THE NEXT DAY HE WAS WAITING BY THE MAILBOX AT TWO-THIRTY WHEN the mailman proceeded up the street in his funny little white truck. The foil flowers in Bing’s front yard spun lazily, making a barely audible whir.

“Bing,” the mailman said. “Aren’t you supposed to be at work?”

“Night shift,” Bing said.

“Is a war starting?” the mailman said, nodding at Bing’s clothes.

Bing had on his mustard-colored fatigues, what he wore when he wanted to feel lucky.

“If there is, I’ll be ready for it,” Bing told him.

There was nothing from Christmasland. But of course how could there be? He had only sent his card the day before.


THERE WAS NOTHING THE NEXT DAY EITHER.


OR THE DAY AFTER.


ON MONDAY HE WAS SURE SOMETHING WOULD COME AND WAS OUT on his front step a half hour before the postman’s usual time. Black and ugly thunderheads towered over the crest of the hill, behind the steeple of the New American Faith Tabernacle. Muffled thunder detonated two miles away and eighteen thousand feet up. It was not a noise so much as a vibration, one that went to Bing’s core, that shook his bones in their sediment of fat.
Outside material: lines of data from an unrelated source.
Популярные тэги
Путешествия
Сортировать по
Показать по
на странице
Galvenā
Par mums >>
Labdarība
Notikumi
His foil flowers spun hysterically, sounding for all the world like a pack of kids on bicycles, racing downhill and out of control.
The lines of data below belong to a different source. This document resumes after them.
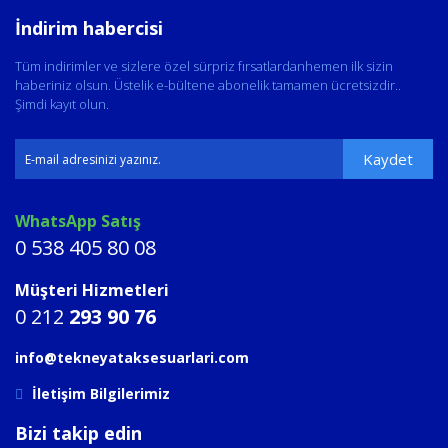
İndirim habercisi
Tüm indirimler ve sizlere özel sürpriz fırsatlardanhemen ilk sizin
haberiniz olsun. Üstelik e-bültene abonelik tamamen ücretsizdir..
Şimdi kayıt olun.
Kaydet
WhatsApp Satış
0 538 405 80 08
Müşteri Hizmetleri
0 212
293 90 76
info@tekneyataksesuarlari.com
İletişim Bilgilerimiz
Bizi takip edin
The rumbles and crashes made Bing profoundly uneasy. It had been unbearably hot and thundery the day the nail gun went off (that was how he thought of it—not as the day he shot his father but as the day the gun went off). His father had felt the barrel pressing against his left temple and looked sidelong at Bing, standing over him. He took a sip of his beer and smacked his lips and said, “I’d be scared if I thought you had the balls.”

After he pulled the trigger, Bing sat with the old man and listened to the rain rattle off the roof of the garage, while John Partridge sprawled on the floor, one foot twitching and a urine stain spreading across the front of his pants. Bing had sat until his mother entered the garage and began to scream. Then it had been her turn—although not for the nail gun.

Now Bing stood in his yard and watched the clouds mount up in the sky over the church at the top of the hill, where his mother had worked all the last days of her life . . . the church he had attended faithfully, every Sunday, since before he could even walk or speak. One of his first words had been “looya!”—which was the closest he could come to pronouncing “hallelujah.” His mother had called him Looya for years after.

No one worshipped there now. Pastor Mitchell had run off with the funds and a married woman, and the property had been seized by the bank. On Sunday mornings the only penitents in the New American Faith Tabernacle were the pigeons that lived in the rafters. The place frightened Bing a little now—its emptiness frightened him. He imagined that it despised him for abandoning it and abandoning God, that sometimes it leaned forward off its foundations to glare at him with its stained-glass eyes. There were days—days like this—when the woods were full of the lunatic shrilling of summer insects and the air wobbled with liquid heat, and that church seemed to loom.

Thunder hammered at the afternoon.

“Rain, rain, go away,” Bing whispered to himself. “Come again some other day.”

The first warm drop of rain spattered against his forehead. Other drops followed, burning bright in the sunshine that slanted in from the yawning blue sky to the west. It felt almost as hot as a spray of blood.

The mail was late, and by the time it came, Bing was soaking wet and huddling under the shingle overhang at his front door. He ran through the downpour for the box. As he reached it, a twig of lightning stroked out of the clouds and fell with a crash somewhere behind the church. Bing shrieked as the world flashed bluewhiteblue, sure he was about to be lanced through, was about to burn alive, touched by the finger of God for giving his father the nail gun and for what he had done afterward to his mother on the kitchen floor.

There was a bill from the utility company and a flyer announcing a new mattress store and nothing else.